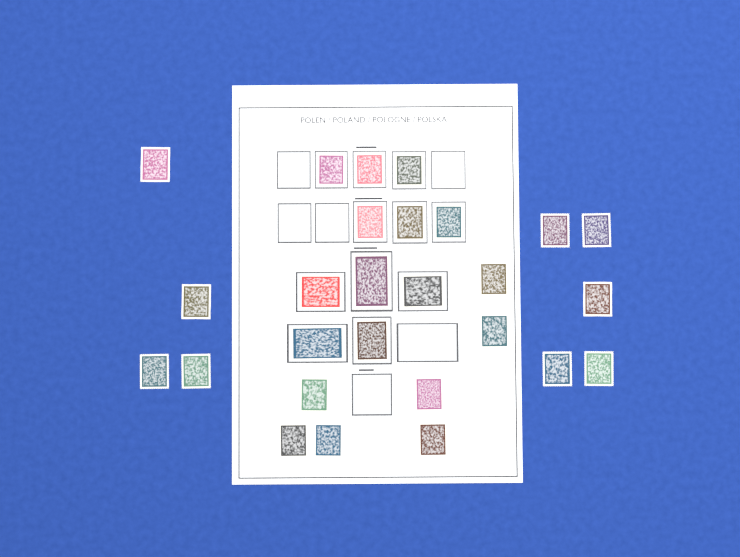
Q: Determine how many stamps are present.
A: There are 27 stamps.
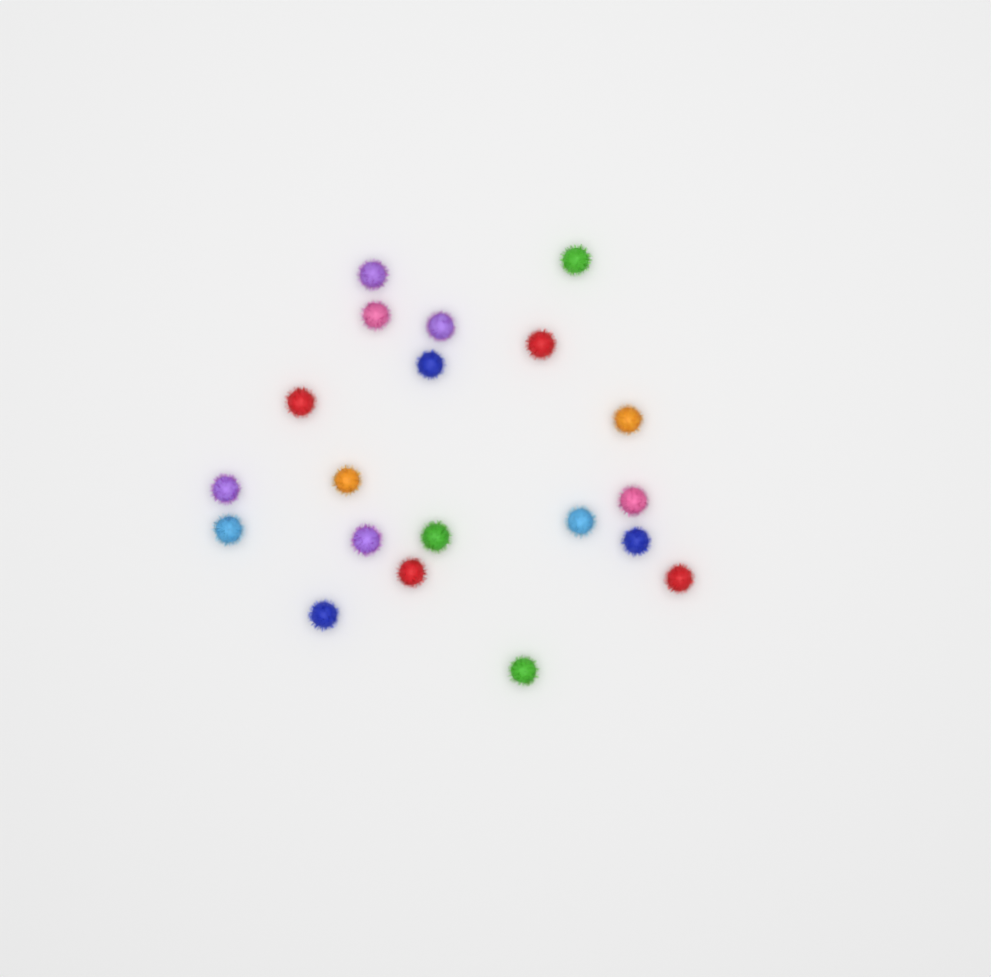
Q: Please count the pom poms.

· · · · ·

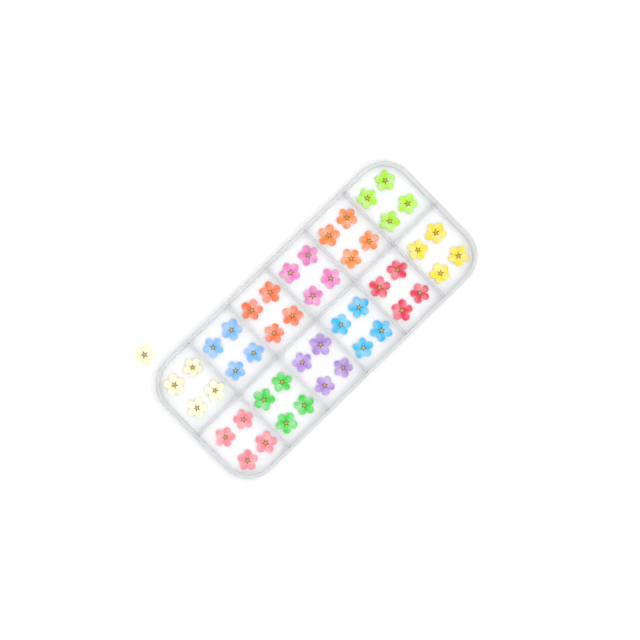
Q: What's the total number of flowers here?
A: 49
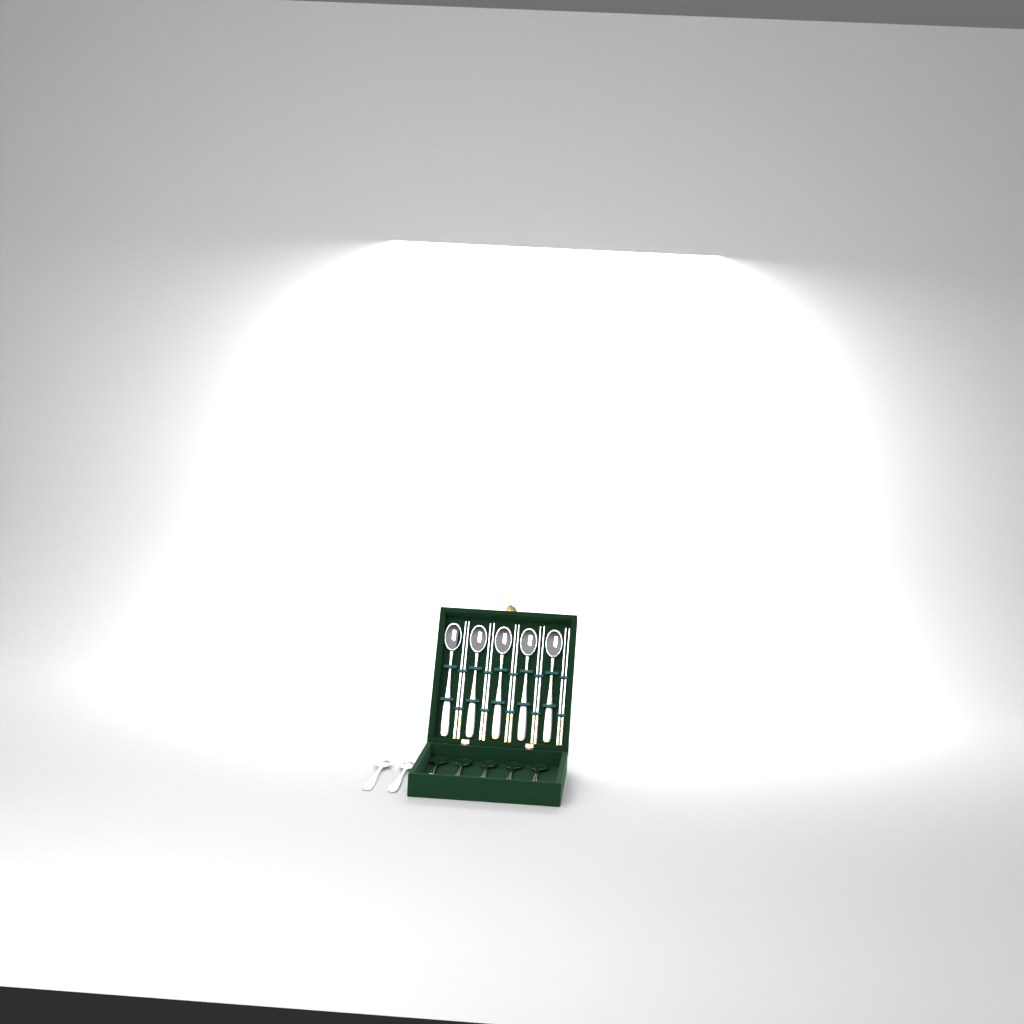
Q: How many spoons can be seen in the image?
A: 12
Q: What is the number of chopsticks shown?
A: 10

· · · · ·

## GIVEN PROBLEM:
List each line of the records above that contains the word "many".

## THE REPLY:
Q: Determine how many stamps are present.
Q: How many spoons can be seen in the image?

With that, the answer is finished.